After his release from intensive care—no one knew quite how
to treat a gargoyle with food poisoning, so they were being cautious—he was
incarcerated. Rassmussen had not taken it well. His raging, pounding, and
caterwauling not only terrified his jailers and fellow prisoners, it increased
his perspiration output so greatly that not even face masks prevented visitors
and residents alike from tearing up from the stench.
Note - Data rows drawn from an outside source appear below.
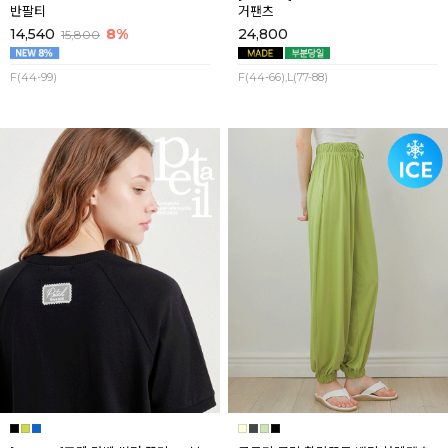
반팔티
거팬츠
14,540
8%
24,800
15,800
F(44-99)
F(44-66),L(77-88)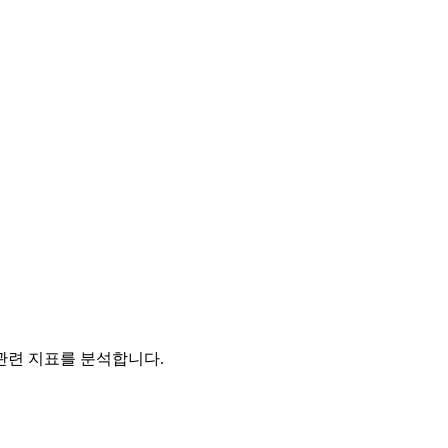
관련 지표를 분석합니다.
I do believe they would have shot him for the greater good
had they not known he was mine. Whatever the case, they offered me a deal I
couldn’t refuse.
Provided I made restitution for the damages to the truck,
chickens, and flower garden, they would release Rassmussen into my care pending
trial, which the prosecutor swears will never happen. I suspect he is afraid
his career would be over if his contemporaries heard he had tried a pet, a
creature neither man nor beast, nor even confirmed as real. And so, as in past
brushes with the law, Rassmussen was released and entrusted to me.
I’d turn them down, but who is better qualified? At least
I know how he likes his bathwater and how he doesn’t like to get his feet wet,
not even in statute form. Only I can burn his French fries around the edges
while the middle remains frozen. Who else would read to him while he dozed in
the roses or rub his tummy when he eats too much? No, he is better off with me,
I think.
Perhaps I won’t
kill him. Truthfully, I’d miss his tough hide. The insurance will pay the
damages before they cancel me. Insurance providers can be replaced, but not
Rassmussen. He is one of a kind, and thankfully, he is mine.